Toronto FC lost the 2016 MLS Cup final, on penalties, and then rallied back to lift the trophy last year. They have only lost back-to-back games twice in the past two seasons.
However you want to spin it, this team has become incredibly good at bouncing back from losses, even the toughest ones. They learn their lessons and move on, only using the disappointment to fuel more success.
That is what the club has already said they will aim to do after losing, once again on penalties, to Chivas in the CONCACAF Champions League final. The day after losing MLS Cup in 2016, Toronto FC players had already started formulating a plan to get back there the next season. This loss is probably no different.
Where this loss does differ, however, is how difficult it will be to recover from. Getting a few spot kicks away from winning a continental trophy is perhaps the most impressive thing this club has ever done, but the campaign has come at a cost.
After losing the MLS Cup in 2016, Toronto FC had time to think it all over. To reflect, and get away from it all. It’s a luxury they won’t be afforded again this time; tomorrow Toronto FC gets back into league play and nobody there is going to feel sorry for them in the slightest.
In fact, both Chicago and Philadelphia, their next two opponents, are looking for ways to kickstart their MLS season. What better way to do that than a win against the “best team in league history?”

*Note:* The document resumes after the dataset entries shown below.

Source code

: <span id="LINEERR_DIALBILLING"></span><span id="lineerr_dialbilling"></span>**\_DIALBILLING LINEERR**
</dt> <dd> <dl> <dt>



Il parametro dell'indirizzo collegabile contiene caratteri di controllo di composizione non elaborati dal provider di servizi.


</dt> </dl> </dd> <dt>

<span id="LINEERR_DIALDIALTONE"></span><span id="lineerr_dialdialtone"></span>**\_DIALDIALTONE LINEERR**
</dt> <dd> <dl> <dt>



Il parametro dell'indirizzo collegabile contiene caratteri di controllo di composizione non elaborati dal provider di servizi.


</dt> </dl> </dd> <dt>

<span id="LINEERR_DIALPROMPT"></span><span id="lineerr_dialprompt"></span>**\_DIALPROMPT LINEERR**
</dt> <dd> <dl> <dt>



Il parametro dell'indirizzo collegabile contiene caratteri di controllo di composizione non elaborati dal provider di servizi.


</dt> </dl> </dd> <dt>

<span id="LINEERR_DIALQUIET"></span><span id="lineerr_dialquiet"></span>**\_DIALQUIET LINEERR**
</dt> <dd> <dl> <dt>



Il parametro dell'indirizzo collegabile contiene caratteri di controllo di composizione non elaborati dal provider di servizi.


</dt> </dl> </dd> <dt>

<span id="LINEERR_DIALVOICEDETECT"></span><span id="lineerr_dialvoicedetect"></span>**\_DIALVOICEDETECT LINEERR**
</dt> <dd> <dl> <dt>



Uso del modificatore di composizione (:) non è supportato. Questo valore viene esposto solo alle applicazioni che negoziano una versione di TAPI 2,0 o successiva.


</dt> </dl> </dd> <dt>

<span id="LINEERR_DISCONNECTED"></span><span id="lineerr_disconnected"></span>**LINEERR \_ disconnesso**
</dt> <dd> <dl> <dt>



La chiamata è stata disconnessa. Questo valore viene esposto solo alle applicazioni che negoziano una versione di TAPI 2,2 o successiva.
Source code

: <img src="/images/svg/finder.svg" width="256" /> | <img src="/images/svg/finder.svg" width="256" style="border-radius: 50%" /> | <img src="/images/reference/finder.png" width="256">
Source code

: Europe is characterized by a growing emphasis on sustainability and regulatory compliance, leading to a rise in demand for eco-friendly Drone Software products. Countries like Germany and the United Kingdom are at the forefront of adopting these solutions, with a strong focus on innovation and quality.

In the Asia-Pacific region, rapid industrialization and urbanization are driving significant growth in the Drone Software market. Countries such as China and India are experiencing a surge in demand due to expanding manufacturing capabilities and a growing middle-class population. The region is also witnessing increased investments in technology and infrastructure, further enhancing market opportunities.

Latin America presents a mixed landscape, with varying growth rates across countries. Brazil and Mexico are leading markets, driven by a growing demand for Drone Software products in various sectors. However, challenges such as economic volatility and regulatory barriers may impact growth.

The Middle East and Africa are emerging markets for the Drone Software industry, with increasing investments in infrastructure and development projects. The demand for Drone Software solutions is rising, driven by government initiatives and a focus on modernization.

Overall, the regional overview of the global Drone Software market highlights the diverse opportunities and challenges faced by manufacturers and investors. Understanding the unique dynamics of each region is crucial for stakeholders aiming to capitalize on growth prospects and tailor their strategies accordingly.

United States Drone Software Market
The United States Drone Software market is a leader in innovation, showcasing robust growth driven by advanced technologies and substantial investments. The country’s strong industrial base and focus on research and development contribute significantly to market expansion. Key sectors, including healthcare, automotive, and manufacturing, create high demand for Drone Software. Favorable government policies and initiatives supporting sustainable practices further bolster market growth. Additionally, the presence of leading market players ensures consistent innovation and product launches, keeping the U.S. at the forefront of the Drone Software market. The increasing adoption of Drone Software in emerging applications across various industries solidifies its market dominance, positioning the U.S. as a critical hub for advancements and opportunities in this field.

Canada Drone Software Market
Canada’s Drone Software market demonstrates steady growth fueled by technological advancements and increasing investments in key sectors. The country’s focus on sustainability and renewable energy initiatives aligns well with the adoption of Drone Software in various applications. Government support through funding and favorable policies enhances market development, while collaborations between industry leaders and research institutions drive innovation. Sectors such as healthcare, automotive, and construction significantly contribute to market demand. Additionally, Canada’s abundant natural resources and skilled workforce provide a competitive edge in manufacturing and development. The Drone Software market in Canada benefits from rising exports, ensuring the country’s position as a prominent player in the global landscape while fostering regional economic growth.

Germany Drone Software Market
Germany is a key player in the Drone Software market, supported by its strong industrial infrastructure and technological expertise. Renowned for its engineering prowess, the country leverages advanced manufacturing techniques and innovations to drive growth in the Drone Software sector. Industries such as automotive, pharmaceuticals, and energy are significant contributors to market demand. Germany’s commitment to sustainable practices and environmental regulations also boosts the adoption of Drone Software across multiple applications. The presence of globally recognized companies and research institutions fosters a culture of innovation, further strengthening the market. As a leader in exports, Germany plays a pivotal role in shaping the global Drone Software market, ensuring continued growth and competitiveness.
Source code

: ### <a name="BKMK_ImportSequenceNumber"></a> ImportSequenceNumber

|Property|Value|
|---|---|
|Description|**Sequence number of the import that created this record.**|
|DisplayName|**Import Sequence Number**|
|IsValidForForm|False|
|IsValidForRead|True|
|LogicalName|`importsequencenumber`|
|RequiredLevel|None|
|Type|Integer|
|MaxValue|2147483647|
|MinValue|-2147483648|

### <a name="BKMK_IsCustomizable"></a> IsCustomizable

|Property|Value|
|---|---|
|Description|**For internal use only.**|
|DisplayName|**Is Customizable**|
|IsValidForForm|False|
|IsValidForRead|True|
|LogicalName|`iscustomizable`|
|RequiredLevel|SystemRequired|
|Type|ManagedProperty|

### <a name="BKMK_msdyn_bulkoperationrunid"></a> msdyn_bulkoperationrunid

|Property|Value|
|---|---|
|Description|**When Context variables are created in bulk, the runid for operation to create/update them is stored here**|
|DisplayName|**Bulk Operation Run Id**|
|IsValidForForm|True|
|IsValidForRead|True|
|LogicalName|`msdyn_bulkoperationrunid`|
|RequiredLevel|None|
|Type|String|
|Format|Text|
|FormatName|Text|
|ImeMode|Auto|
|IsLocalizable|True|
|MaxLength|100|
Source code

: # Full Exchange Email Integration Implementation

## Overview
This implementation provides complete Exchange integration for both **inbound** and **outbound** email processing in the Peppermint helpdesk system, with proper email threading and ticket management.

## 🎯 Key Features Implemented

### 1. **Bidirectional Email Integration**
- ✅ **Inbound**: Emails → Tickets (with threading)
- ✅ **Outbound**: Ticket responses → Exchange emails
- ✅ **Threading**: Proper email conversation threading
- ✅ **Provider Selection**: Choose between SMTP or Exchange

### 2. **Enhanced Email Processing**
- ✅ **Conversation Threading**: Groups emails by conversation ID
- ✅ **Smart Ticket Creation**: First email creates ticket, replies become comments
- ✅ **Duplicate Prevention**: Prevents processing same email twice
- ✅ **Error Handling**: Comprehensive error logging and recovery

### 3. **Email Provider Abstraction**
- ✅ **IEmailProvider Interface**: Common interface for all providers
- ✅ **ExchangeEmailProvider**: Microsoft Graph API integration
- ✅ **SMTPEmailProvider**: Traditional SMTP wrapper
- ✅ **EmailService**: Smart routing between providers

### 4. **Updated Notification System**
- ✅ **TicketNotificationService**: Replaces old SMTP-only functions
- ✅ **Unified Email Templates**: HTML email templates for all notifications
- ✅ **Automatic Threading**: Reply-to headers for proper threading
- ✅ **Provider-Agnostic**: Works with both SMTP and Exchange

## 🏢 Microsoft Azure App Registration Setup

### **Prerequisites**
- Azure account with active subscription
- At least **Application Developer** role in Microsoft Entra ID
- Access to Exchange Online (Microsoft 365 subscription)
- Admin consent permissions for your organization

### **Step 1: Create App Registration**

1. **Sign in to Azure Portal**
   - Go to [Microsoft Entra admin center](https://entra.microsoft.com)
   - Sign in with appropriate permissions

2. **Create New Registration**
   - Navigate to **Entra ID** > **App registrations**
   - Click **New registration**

Only they aren’t the best team in league history right now, that team had actual centre-backs. Toronto FC will try to play this weekend’s match without Drew Moor, Chris Mavinga, Nick Hagglund, Justin Morrow, and potentially Eriq Zavaleta and Jason Hernandez. One could blame Tim Bezbatchenko for not addressing this issue fully, only when five centre-backs go down it's pretty hard to say that’s anything other than bad luck.
On top of this, Jozy Altidore, Victor Vazquez and Gregory van der Wiel all played the final through injuries. With Saturday’s game not being a strictly must-win match, do any of them risk themselves? These are just the injuries we know about, there are probably plenty of players carrying little knocks right now.
So that lineup that was rolled out in Colorado and Houston? That might not be the last we’ve seen of that group, or at least many of those pieces. Toronto FC still has plenty of time to get back into form in the league, but it might be a while before they can do it at full strength.
All the while there will be expectations. When you have been as good as TFC have for the past couple of years fans anticipate a certain standard of play. When that doesn’t happen they start to get aggravated, and at least some TFC fans’ standards right now are unrealistically high.
History isn’t on Toronto’s side, either. It’s a small sample size, but of the seven MLS teams who have reached the semi-finals of the Champions League, only one has ever won a domestic trophy in that same season. That was 2012 Toronto FC, who claimed a Voyageurs Cup back when Montreal wasn’t even an MLS side yet and Vancouver was in their inaugural season.
In fact, the dynastical LA Galaxy of 2010-2014 only went one year where they did not win at least one of the MLS Cup or Supporters’ Shield. That was 2013 when they made the Champions League semi-finals. Like Toronto FC, they were worldbeaters at the time.
Only 2011 Real Salt Lake have ever won a home-and-away MLS playoff series in the same year they reached a CCL semi. Again, it’s a very small sample size but the theory is that this kind of run can take a lot of energy out of a team and it catches up with them eventually.
None of those teams had even close to as grueling of a run as Toronto FC. For starters, Toronto FC played two extra knockout games as part of the competition’s new format. During that time they traveled to three of the most difficult away venues in Mexico, and the most difficult away venue in MLS. They also had to play on a subpar BMO Field pitch the whole time.
The mental scars of this loss haven’t even been touched on yet because, well, they probably don’t matter as much as the aforementioned factors. But they will still affect this team, and this is not a loss that one gets over quickly.
So much less worrying about somehow getting back to next year’s Concacaf Champions League final, Toronto FC just has to worry about getting back on their feet before other trophies start to come into question.
However, here is the part of the article where it must be mentioned that Toronto FC is not like other MLS sides. Why? Because it continues to be proven true, and even in that heartbreaking loss in Guadalajara it was validated.
Toronto has the luxury of five of its next six games at home at BMO Field. They won’t have to worry about crazy travel, this is a chance for every to get healthy and refocused. The stadium’s crowd will undoubtedly help to rejuvenate spirits as well.
The road to redemption this time will be far more treacherous. The club has to deal with heartbreak, injury and fatigue with no rest in sight. But betting against Toronto FC has proved silly in the past, and who is to say it won’t be again this time.